In 1967 - Singer/guitarist Peter Green left John Mayall’s Blues Breakers to form Fleetwood Mac with Mick Fleetwood, John McVie and Jeremy Spencer.
In 1967 - The Monterey International Pop Festival opened in California. It was the first major rock festival. 50,000 fans attended over three days to see two dozen rock acts including Janis Joplin, Jimi Hendrix, The Who and The Grateful Dead. Tickets cost from $3.50 to $6.50. The performers played for free.
In 1970 - Woodstock Ventures, the sponsors of the original Woodstock, announced that they lost more than $1.2 million on the festival.
In 1970 - Eric Clapton’s band, Derek and the Dominoes, made their live debut in Britain. They were joined by Dave Mason, who played the guitar parts performed by Duane Allman on the studio version of "Layla."
In 1971 - The first Hard Rock Cafe opened in London.
In 1977 - The Sex Pistols members Paul Cook and Johnny Rotten were stabbed by men who found the group’s "God Save The Queen" offensive.
In 1982 - Pretenders bassist Pete Farndon was fired because of "incompatibility."
In 1982 - Pretenders guitarist James Honeyman-Scott died of a drug overdose. He was born on November 4, 1957.
In 1984 - Alan Berg, a Denver radio talk show host, was shot to death outside his home. Two white supremacists were later convicted of civil rights violations in the slaying.
In 1984 - Joe Jackson slammed rock videos as "a shallow, tasteless and formularized way of selling music" and announced he wouldn’t make any more of them.
In 1987 - A women sued Motley Crue for $5,000 claiming that she lost her hearing because the concert was too loud. (HUH? WHAT? I can't hear you!)
In 1989 - Pete DeFreitas (Echo & The Bunnymen) died in a motorcycle accident.
In 1989 - Ringo Starr announced he would embark on his first concert tour in years. Joining him in the All Starr Band were Clarence Clemons, Joe Walsh, Billy Preston, Dr. John, Nils Lofgren, Rick Danko and Levon Helm.
In 1994 - Kristin Pfaff, bassist for Courtney Love’s band Hole, was found dead in her bathtub. Drug paraphernalia surrounded her. Love’s husband, Nirvana singer Kurt Cobain, shot himself to death earlier in the year.
In 1994 - Perry Farrell forced Ford to change its Escort ads because they featured the word "Lollapalooza." The car company donated money to Farrell’s favorite rain forest charity.
In 1995 - Rod Stewart set an attendance record for Wembley Stadium with a concert crowd of 90,000.
In 1995 - During the OJ Simpson murder trial, OJ was asked to put on a pair of gloves. The gloves were said to have been worn by the killer on the night of the murders of Nicole Brown and Ronald Goldman. The gloves appeared not to fit.
In 1999 - Epic Records released “No Boundaries,” a compilation album created for the benefit of refugees of Kosovo.
In 1999 - Phil Collins received a star on the Hollywood Walk of Fame.

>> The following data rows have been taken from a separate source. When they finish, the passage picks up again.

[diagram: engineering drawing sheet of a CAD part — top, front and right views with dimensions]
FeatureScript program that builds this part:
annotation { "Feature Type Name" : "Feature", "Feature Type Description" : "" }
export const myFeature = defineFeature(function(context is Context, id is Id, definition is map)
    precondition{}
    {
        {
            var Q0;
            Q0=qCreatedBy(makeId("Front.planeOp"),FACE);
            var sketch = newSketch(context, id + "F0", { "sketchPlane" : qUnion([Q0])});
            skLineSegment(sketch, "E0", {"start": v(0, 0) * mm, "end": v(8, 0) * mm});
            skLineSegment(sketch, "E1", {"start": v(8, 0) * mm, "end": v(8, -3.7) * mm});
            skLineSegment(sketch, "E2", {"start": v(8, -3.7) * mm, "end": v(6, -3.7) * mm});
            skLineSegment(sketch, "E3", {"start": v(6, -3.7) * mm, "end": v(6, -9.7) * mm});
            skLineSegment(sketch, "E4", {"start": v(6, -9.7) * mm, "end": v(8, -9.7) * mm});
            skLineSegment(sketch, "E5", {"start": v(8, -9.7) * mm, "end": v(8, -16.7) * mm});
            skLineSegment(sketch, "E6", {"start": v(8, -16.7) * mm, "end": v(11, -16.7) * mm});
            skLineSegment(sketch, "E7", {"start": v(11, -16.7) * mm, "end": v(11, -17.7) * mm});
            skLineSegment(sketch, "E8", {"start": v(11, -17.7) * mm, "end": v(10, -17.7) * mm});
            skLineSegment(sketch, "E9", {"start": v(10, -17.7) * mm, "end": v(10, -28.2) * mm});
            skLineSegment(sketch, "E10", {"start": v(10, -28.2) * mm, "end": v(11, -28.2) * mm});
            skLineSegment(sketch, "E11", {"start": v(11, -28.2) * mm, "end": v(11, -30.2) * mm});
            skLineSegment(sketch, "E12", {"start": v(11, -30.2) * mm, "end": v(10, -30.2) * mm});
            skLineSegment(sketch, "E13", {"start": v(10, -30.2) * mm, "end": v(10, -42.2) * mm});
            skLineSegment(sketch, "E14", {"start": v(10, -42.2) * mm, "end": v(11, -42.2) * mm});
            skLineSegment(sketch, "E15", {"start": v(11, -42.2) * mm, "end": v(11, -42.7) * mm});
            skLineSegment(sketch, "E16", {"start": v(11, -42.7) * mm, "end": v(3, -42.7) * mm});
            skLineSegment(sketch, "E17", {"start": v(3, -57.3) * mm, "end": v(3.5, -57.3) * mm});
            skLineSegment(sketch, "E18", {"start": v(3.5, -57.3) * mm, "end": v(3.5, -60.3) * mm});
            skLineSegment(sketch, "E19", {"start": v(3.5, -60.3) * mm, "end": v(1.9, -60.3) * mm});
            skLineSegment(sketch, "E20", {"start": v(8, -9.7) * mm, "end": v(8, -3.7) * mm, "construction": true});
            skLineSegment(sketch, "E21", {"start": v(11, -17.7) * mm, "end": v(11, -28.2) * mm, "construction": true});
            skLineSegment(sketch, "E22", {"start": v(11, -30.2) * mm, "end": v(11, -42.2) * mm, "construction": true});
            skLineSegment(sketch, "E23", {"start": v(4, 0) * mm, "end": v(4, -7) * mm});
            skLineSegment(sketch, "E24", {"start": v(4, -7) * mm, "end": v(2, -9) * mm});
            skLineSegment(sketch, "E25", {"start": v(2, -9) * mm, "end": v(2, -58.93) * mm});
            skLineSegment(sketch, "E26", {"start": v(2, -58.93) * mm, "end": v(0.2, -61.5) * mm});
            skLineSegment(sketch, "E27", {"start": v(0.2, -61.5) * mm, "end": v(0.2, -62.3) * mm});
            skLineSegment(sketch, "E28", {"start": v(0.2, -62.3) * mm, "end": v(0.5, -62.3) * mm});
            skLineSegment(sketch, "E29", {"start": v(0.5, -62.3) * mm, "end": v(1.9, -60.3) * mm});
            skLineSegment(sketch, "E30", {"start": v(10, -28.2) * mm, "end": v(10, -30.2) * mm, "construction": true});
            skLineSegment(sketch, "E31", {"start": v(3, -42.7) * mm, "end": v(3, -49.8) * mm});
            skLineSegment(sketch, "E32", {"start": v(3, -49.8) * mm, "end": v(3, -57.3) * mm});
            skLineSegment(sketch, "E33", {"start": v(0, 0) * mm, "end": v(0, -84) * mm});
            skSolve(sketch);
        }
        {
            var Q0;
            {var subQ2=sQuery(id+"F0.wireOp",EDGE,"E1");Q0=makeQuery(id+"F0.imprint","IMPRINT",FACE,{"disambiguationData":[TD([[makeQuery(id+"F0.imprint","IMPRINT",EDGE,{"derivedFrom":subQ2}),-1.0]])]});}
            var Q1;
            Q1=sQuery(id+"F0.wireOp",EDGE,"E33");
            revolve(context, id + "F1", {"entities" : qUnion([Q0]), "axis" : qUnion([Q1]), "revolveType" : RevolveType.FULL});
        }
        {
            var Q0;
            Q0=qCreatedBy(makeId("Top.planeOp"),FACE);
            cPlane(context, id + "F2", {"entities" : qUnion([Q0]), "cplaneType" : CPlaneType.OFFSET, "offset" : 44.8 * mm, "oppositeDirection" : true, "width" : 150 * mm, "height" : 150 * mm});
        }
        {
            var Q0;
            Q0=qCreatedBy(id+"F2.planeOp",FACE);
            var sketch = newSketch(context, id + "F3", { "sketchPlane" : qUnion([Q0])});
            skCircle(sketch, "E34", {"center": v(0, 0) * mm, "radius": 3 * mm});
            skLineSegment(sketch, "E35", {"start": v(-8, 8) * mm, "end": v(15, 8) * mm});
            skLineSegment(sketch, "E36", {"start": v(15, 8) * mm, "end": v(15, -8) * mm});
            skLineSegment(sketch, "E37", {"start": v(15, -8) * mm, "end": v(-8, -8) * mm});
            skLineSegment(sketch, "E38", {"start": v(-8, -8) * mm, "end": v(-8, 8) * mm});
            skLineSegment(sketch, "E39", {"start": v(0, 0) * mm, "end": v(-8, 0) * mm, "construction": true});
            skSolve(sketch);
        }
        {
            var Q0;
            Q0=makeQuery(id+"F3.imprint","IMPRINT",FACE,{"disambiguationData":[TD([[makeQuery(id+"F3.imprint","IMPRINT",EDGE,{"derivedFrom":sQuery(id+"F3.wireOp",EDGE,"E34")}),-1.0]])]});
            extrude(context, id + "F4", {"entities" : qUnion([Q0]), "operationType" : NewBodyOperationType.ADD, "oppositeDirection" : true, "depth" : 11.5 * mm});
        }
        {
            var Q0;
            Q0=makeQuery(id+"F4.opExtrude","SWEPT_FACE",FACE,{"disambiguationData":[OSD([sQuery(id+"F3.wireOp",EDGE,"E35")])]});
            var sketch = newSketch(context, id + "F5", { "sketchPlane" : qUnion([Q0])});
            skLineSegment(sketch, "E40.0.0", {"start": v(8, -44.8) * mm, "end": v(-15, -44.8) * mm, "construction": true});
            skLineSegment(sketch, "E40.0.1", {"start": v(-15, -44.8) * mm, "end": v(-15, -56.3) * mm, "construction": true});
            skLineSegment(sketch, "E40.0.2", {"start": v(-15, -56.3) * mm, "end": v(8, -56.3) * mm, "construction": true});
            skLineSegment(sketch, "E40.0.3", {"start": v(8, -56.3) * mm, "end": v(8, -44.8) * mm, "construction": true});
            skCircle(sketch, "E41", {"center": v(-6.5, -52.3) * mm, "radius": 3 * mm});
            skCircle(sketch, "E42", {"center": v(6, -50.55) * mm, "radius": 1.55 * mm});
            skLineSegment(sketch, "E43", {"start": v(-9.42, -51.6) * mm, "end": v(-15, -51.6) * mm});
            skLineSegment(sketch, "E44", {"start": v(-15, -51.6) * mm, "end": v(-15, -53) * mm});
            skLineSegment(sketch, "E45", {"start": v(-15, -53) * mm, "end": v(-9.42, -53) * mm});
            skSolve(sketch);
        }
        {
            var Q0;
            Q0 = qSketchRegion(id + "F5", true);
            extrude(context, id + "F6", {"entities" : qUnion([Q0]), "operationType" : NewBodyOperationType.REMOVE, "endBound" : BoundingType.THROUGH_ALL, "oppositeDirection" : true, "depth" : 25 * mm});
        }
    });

In 2005 – Karl Mueller, bass player for Soul Asylum, died forty days before his 43rd birthday of throat cancer.
In 2011 - E Street Band sax player Clarence Clemons died of complications from a stroke at the age of 69. He was born on January 11, 1942.
In 2012 - Scott Johnson, drum technician for the band Radiohead, was killed when the staged collapsed at Downsview Park in Toronto. Three other crew members were injured. Scott was trapped under the rubble and pronounced dead at the scene. The band was devastated over his death.
In 2012 - Red Hot Chili Peppers will release 18 unheard singles over the next six months. The songs will be available as nine double-sided singles, available worldwide in both digital and 7' vinyl format. The release dates are August 14, September 11, October 2, through the end of the year, and in early 2013.